→ TASK
Copy out each line below that contains the string "latitude". Matching is case-sensitive.

→ Stored data
━━━━━━━━━━━━━━━━

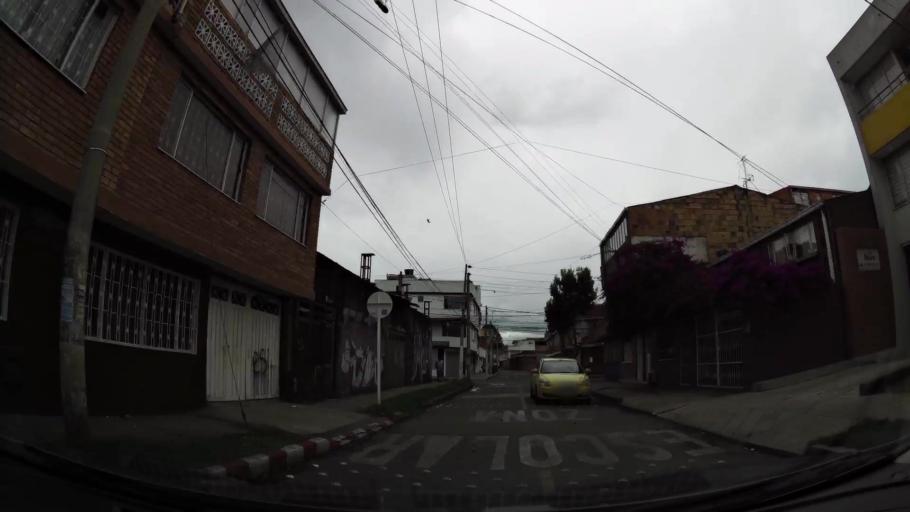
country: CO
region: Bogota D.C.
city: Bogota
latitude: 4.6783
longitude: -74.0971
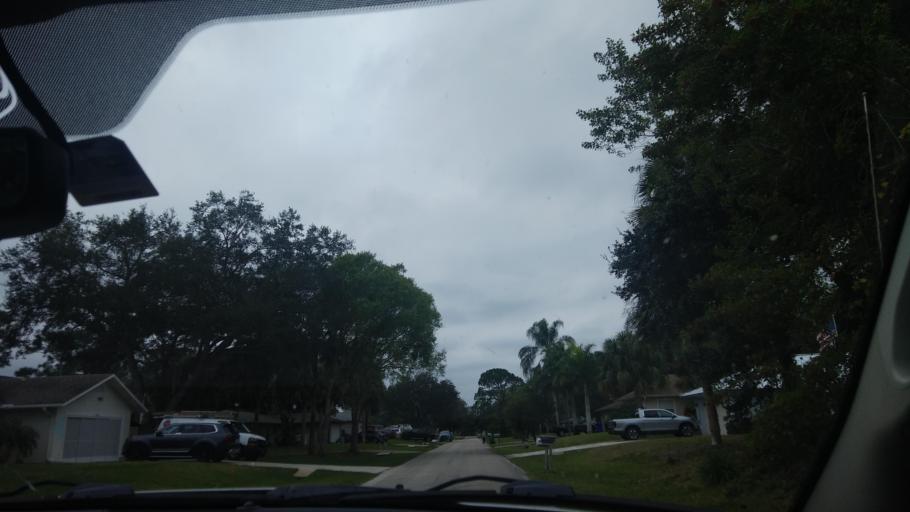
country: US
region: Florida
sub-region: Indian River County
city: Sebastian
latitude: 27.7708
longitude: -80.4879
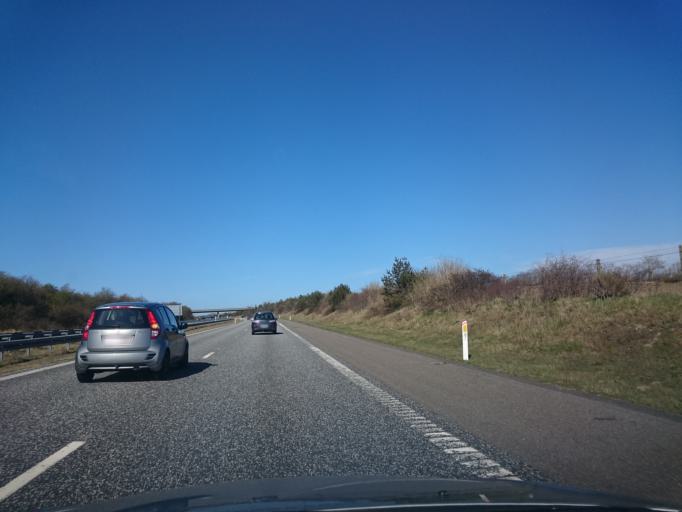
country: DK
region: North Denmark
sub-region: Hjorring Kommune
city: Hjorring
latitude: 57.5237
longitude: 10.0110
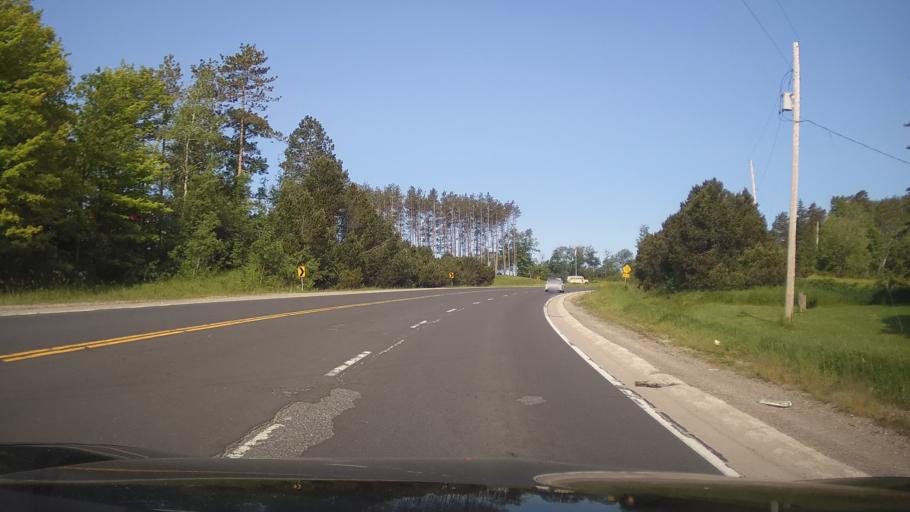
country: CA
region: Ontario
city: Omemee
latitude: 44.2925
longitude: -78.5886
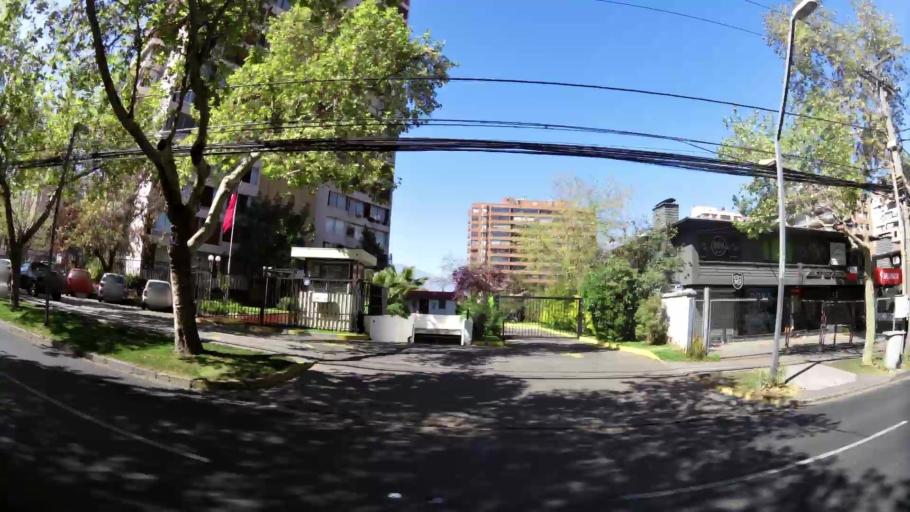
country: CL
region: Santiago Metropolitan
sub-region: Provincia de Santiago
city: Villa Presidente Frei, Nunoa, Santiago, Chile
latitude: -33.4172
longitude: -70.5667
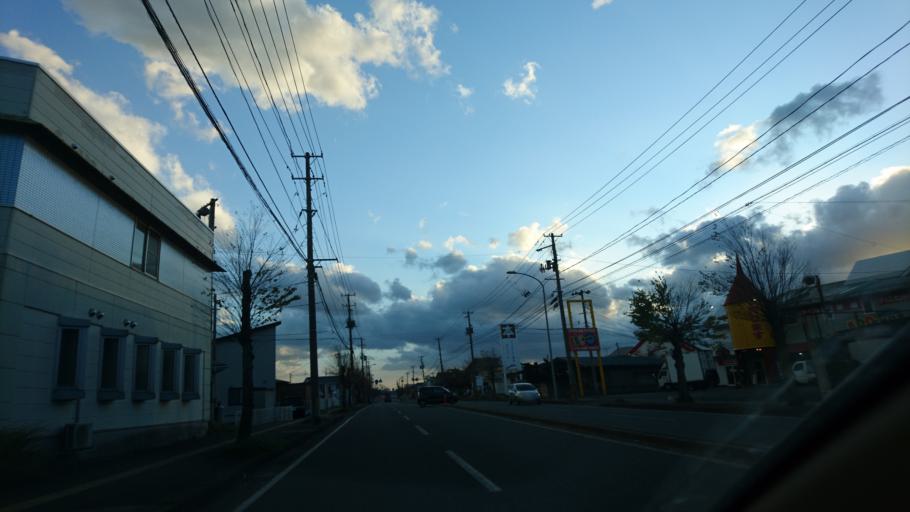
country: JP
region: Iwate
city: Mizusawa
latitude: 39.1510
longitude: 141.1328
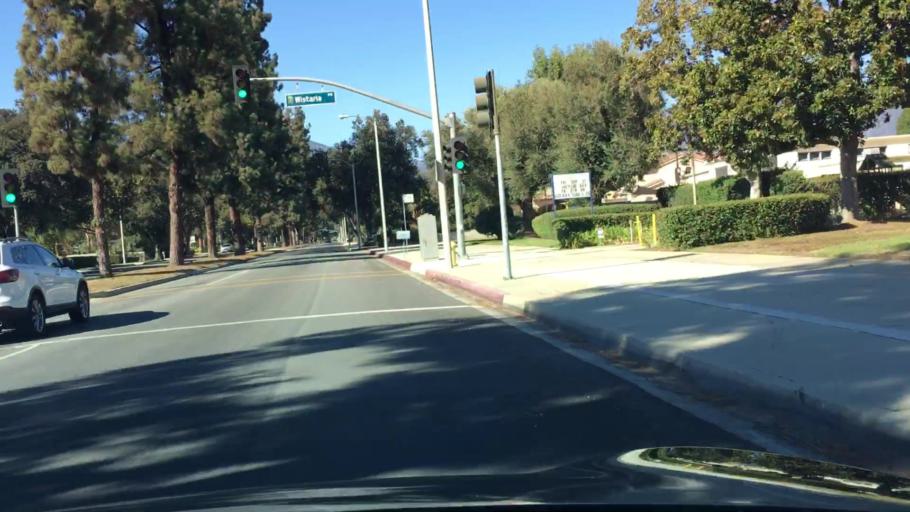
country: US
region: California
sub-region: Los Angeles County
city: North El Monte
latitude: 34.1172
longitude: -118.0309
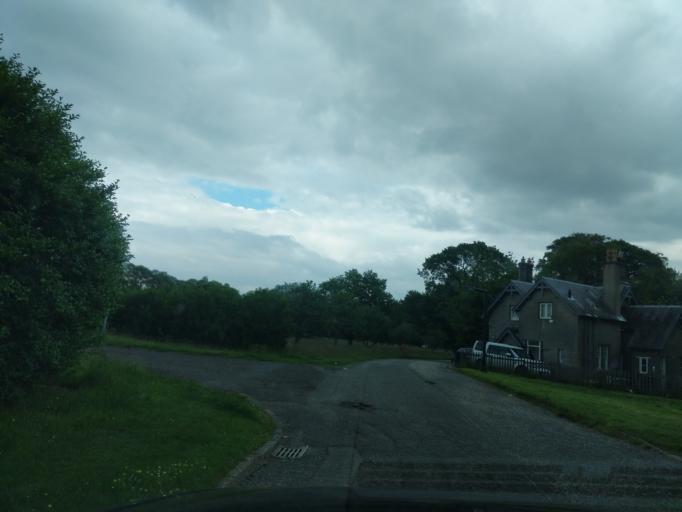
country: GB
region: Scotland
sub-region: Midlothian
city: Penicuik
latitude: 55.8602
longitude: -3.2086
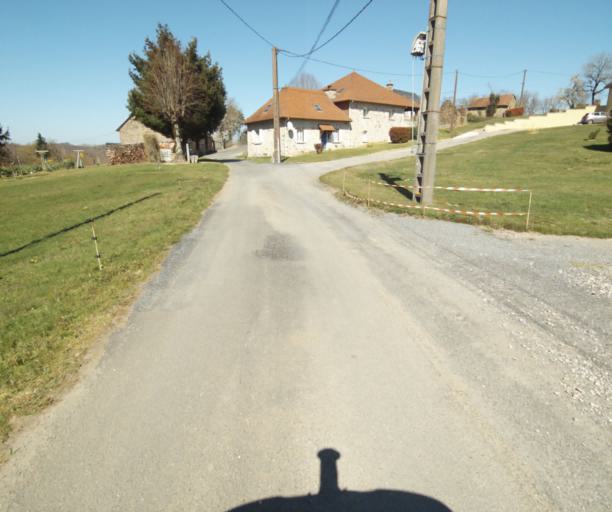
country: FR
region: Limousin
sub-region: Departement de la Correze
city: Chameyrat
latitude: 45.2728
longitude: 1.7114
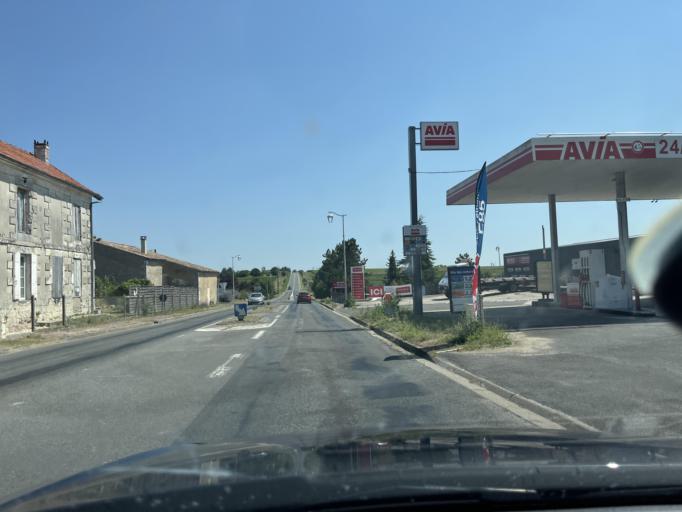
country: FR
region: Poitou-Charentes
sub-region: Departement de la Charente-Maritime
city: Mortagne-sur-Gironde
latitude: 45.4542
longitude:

━━━━━━━━━━━━━━━━

→ EXERCISE RESPONSE
latitude: 4.6783
latitude: 27.7708
latitude: 57.5237
latitude: 44.2925
latitude: -33.4172
latitude: 39.1510
latitude: 34.1172
latitude: 55.8602
latitude: 45.2728
latitude: 45.4542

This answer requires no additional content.